What needs to be done
From the records below, print only the part that opens with the line containing "the mission of guiding" and closes with the line containing "Brand Stores"; omit the pictures.

Source data:
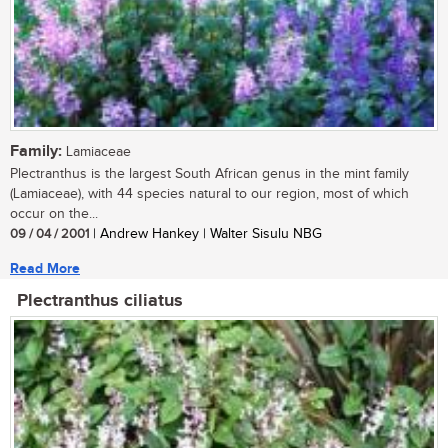
Family:
Lamiaceae
Plectranthus is the largest South African genus in the mint family
(Lamiaceae), with 44 species natural to our region, most of which
occur on the...
09 / 04 / 2001
| Andrew Hankey | Walter Sisulu NBG
Read More
Plectranthus ciliatus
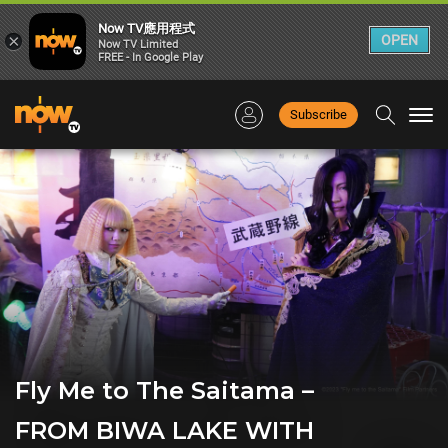
Now TV應用程式
×
OPEN
Now TV Limited
FREE - In Google Play
Subscribe
Togg
navi
Fly Me to The Saitama –
FROM BIWA LAKE WITH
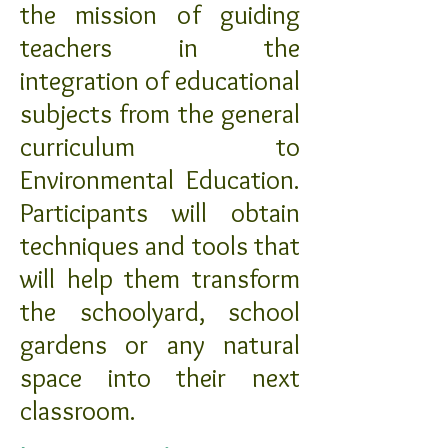
the mission of guiding
teachers in the
integration of educational
subjects from the general
curriculum to
Environmental Education.
Participants will obtain
techniques and tools that
will help them transform
the schoolyard, school
gardens or any natural
space into their next
classroom.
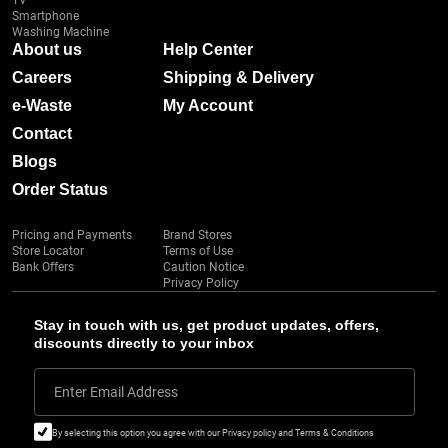
TV
Smartphone
Washing Machine
About us
Help Center
Careers
Shipping & Delivery
e-Waste
My Account
Contact
Blogs
Order Status
Pricing and Payments
Brand Stores
Store Locator
Terms of Use
Bank Offers
Caution Notice
Privacy Policy
Stay in touch with us, get product updates, offers,
discounts directly to your inbox
Enter Email Address
By selecting this option you agree with our Privacy policy and Terms & Conditions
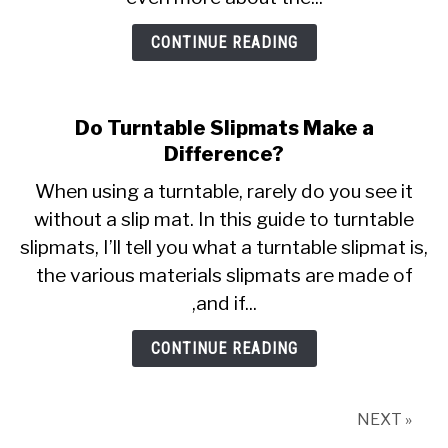
CONTINUE READING
Do Turntable Slipmats Make a
Difference?
When using a turntable, rarely do you see it
without a slip mat. In this guide to turntable
slipmats, I’ll tell you what a turntable slipmat is,
the various materials slipmats are made of
,and if...
CONTINUE READING
NEXT »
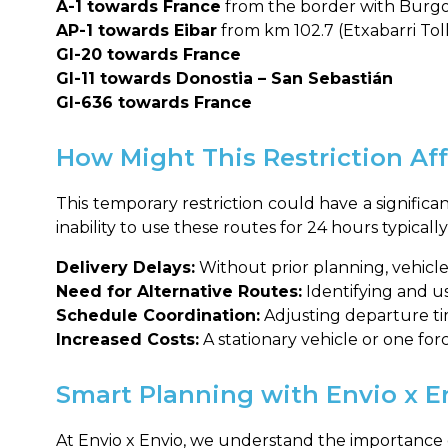
A-1 towards France
from the border with Burgos
AP-1 towards Eibar
from km 102.7 (Etxabarri Tol
GI-20 towards France
GI-11 towards Donostia – San Sebastián
GI-636 towards France
How Might This Restriction Aff
This temporary restriction could have a signific
inability to use these routes for 24 hours typical
Delivery Delays:
Without prior planning, vehicle
Need for Alternative Routes:
Identifying and us
Schedule Coordination:
Adjusting departure tim
Increased Costs:
A stationary vehicle or one forc
Smart Planning with Envio x E
At Envio x Envio, we understand the importance o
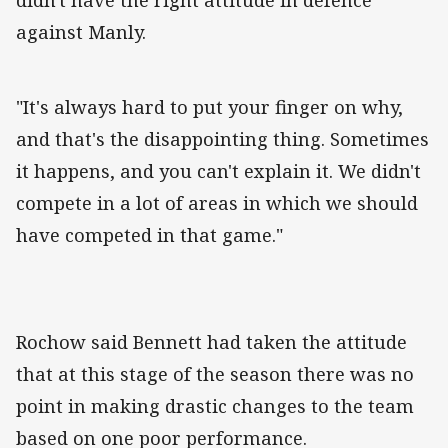
didn't have the right attitude in defence
against Manly.
"It's always hard to put your finger on why,
and that's the disappointing thing. Sometimes
it happens, and you can't explain it. We didn't
compete in a lot of areas in which we should
have competed in that game."
Rochow said Bennett had taken the attitude
that at this stage of the season there was no
point in making drastic changes to the team
based on one poor performance.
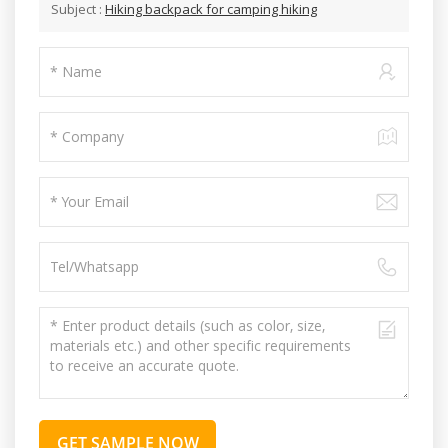
Subject :
Hiking backpack for camping hiking
GET SAMPLE NOW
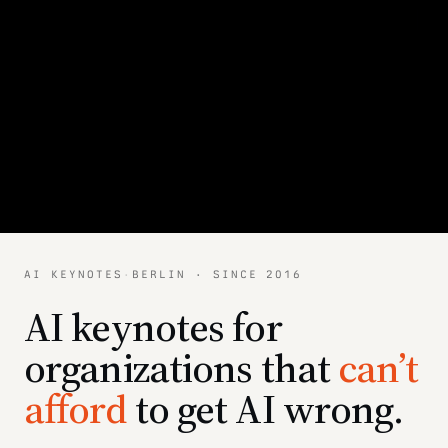
AI KEYNOTES
·
BERLIN · SINCE 2016
AI keynotes for
organizations that
can’t
afford
to get AI wrong.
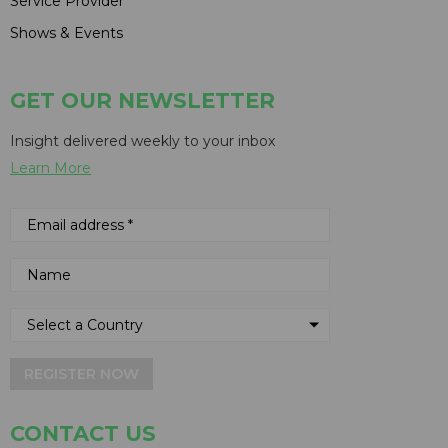
Service Provider
Shows & Events
GET OUR NEWSLETTER
Insight delivered weekly to your inbox
Learn More
REGISTER NOW
CONTACT US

Result of this task
the mission of guiding
teachers in the
integration of educational
subjects from the general
curriculum to
Environmental Education.
Participants will obtain
techniques and tools that
will help them transform
the schoolyard, school
gardens or any natural
space into their next
classroom.
TV
Smartphone
Washing Machine
About us
Help Center
Careers
Shipping & Delivery
e-Waste
My Account
Contact
Blogs
Order Status
Pricing and Payments
Brand Stores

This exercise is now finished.